▶ _WHAT THE TASK ASKS_
Your answer should be the exact lines of the data below from the one containing "on a Northern Premier League Divison One" through the one containing "Drayton Town (1 point) have secured less"; please include nothing else.

▶ _THE DATA_
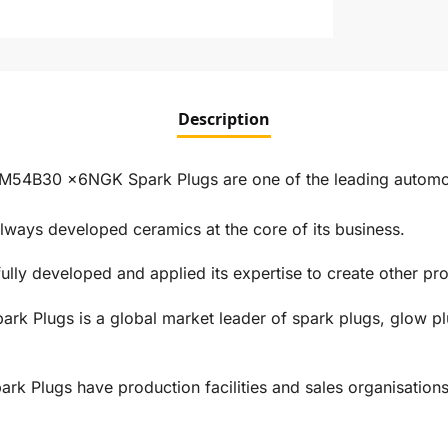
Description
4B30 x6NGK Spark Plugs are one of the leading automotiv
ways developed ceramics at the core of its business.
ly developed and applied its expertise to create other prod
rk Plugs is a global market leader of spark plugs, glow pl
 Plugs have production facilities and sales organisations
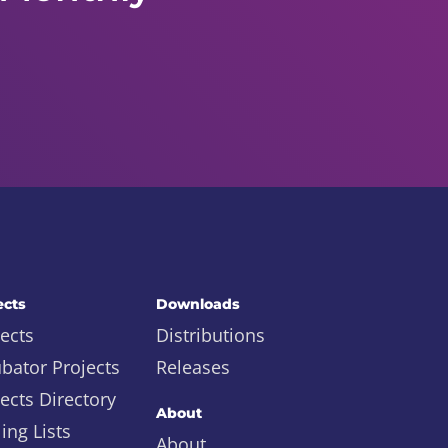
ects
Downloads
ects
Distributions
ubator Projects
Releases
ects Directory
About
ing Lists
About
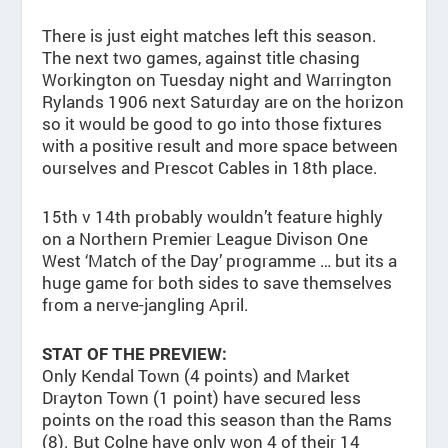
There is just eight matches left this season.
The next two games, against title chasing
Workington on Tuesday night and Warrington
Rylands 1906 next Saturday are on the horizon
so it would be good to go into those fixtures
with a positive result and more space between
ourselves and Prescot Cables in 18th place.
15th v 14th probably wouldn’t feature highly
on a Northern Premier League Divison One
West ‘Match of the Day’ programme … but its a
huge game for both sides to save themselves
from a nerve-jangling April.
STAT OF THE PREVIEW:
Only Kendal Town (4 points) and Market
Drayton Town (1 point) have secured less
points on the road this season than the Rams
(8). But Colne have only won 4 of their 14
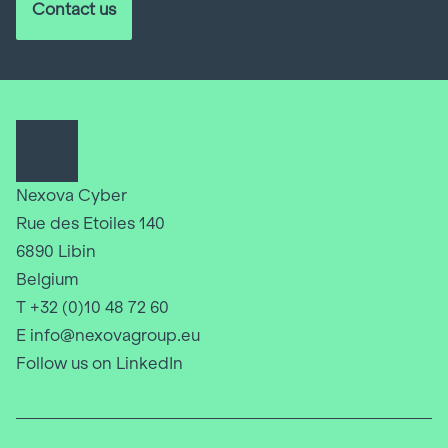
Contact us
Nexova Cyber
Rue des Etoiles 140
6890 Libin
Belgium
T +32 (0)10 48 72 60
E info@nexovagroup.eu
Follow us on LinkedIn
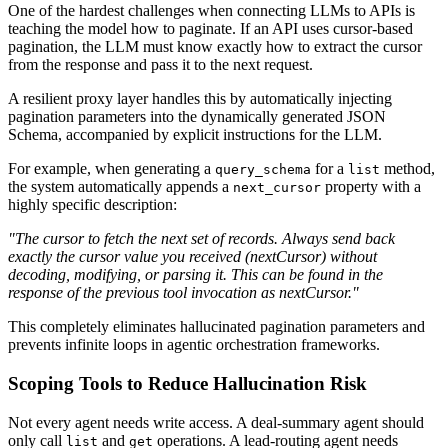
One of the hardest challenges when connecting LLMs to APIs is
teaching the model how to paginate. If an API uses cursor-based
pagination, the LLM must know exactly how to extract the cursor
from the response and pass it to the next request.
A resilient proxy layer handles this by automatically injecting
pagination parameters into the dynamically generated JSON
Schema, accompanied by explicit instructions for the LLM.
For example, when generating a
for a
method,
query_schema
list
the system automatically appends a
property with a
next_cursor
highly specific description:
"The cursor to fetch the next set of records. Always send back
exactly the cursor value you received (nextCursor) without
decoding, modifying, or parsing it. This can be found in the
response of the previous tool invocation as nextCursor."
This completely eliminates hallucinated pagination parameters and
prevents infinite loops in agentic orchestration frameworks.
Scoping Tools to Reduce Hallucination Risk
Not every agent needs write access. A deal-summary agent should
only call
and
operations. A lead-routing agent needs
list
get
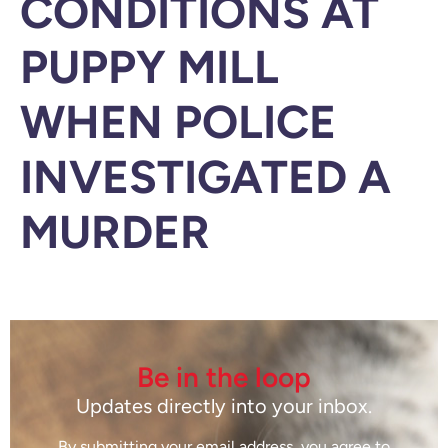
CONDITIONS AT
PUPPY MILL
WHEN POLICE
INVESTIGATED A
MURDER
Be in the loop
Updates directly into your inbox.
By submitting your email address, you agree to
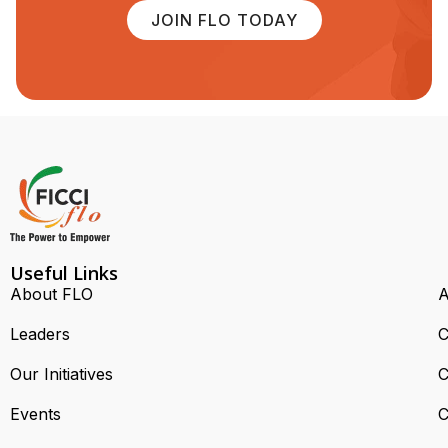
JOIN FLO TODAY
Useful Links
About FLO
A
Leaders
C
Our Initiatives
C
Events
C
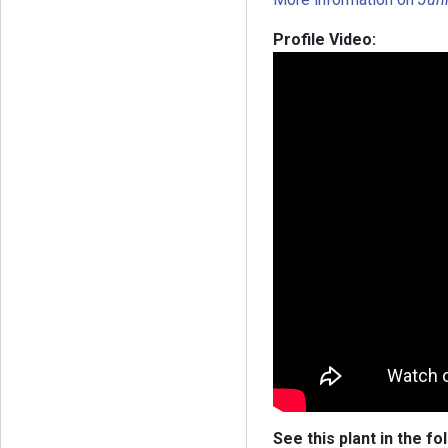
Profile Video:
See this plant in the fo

▶ _SOLUTION BELOW_
on a Northern Premier League Divison One
West ‘Match of the Day’ programme … but its a
huge game for both sides to save themselves
from a nerve-jangling April.
STAT OF THE PREVIEW:
Only Kendal Town (4 points) and Market
Drayton Town (1 point) have secured less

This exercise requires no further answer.